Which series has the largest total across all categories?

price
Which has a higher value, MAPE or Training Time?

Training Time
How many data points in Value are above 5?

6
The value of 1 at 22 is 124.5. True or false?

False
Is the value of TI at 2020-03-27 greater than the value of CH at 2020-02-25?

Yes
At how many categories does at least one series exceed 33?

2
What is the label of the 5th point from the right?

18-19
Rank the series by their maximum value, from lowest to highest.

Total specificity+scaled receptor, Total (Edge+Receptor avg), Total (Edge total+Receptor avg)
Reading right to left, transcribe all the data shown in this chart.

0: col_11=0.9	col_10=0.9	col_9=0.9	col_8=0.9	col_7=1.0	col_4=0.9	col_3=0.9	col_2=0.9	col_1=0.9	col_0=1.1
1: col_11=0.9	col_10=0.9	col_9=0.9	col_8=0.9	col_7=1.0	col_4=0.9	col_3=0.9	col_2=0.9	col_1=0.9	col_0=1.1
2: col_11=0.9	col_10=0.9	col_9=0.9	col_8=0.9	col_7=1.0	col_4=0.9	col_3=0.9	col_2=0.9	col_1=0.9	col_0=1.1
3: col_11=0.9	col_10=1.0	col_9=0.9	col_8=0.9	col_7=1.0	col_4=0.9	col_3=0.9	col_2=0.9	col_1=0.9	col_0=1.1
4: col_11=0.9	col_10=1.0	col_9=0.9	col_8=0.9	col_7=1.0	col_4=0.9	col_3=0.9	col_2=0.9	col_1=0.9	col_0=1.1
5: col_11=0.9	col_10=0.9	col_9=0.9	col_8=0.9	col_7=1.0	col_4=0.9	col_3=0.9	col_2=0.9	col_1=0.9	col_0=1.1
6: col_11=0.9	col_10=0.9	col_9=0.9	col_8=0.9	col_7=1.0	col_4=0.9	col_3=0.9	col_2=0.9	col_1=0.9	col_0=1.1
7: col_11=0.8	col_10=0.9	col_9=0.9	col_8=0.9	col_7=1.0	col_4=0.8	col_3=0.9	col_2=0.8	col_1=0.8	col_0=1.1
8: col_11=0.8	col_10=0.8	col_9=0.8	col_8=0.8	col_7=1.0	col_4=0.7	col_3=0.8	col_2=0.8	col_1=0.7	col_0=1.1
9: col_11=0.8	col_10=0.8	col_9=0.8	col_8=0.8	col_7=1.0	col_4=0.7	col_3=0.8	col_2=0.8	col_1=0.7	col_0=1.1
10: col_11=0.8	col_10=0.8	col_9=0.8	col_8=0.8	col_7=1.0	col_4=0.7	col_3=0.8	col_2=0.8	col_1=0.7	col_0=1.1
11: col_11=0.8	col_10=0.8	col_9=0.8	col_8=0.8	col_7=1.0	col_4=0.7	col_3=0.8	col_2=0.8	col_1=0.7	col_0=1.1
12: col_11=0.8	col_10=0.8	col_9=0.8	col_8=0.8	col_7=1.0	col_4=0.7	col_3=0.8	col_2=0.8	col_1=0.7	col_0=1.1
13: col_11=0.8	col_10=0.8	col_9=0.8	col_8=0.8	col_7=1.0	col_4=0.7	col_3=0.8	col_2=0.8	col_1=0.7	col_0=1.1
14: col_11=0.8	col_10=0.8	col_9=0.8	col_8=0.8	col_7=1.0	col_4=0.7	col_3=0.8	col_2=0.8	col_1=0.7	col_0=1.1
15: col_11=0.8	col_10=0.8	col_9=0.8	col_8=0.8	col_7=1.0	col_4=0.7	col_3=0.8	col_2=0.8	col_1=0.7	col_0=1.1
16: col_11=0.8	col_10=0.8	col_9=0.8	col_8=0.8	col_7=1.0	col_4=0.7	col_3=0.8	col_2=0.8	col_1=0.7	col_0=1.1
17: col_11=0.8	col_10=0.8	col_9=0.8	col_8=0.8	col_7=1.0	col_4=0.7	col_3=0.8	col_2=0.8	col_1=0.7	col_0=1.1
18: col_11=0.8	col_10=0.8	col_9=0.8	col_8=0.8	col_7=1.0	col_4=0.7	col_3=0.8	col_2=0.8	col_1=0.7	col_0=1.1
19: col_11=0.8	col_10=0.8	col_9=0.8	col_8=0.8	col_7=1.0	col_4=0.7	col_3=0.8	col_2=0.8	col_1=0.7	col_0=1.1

◆ ◆ ◆ ◆

● **What to work on**: Please return each line from the listing above that contains the word "Which", copied in full.

● **Answer space**:
Which series has the largest total across all categories?
Which has a higher value, MAPE or Training Time?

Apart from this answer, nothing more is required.